• [BRIEF]: Write out the rows from the line containing "sociale, et diverses" through the line containing "Dettes bancaires", including both of those lines.

• [SUPPLIED DATA]:
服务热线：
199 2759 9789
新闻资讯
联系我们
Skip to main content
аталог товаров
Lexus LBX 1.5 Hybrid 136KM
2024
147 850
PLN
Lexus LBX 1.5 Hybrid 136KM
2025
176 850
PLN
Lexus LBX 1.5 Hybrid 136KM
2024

---

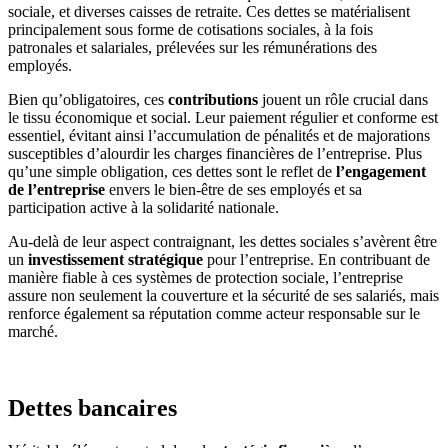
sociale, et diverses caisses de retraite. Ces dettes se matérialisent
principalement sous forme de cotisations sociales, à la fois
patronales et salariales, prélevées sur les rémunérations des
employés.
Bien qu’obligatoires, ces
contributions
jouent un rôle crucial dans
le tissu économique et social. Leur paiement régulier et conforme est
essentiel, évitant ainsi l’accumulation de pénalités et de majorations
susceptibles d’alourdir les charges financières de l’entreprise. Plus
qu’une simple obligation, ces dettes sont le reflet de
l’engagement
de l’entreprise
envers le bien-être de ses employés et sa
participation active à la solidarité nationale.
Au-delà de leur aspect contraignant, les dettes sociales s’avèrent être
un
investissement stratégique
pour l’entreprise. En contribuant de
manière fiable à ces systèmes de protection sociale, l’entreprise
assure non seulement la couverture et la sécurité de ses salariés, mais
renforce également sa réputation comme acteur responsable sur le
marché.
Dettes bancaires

• [EXPECTED ANSWER]:
sociale, et diverses caisses de retraite. Ces dettes se matérialisent
principalement sous forme de cotisations sociales, à la fois
patronales et salariales, prélevées sur les rémunérations des
employés.
Bien qu’obligatoires, ces
contributions
jouent un rôle crucial dans
le tissu économique et social. Leur paiement régulier et conforme est
essentiel, évitant ainsi l’accumulation de pénalités et de majorations
susceptibles d’alourdir les charges financières de l’entreprise. Plus
qu’une simple obligation, ces dettes sont le reflet de
l’engagement
de l’entreprise
envers le bien-être de ses employés et sa
participation active à la solidarité nationale.
Au-delà de leur aspect contraignant, les dettes sociales s’avèrent être
un
investissement stratégique
pour l’entreprise. En contribuant de
manière fiable à ces systèmes de protection sociale, l’entreprise
assure non seulement la couverture et la sécurité de ses salariés, mais
renforce également sa réputation comme acteur responsable sur le
marché.
Dettes bancaires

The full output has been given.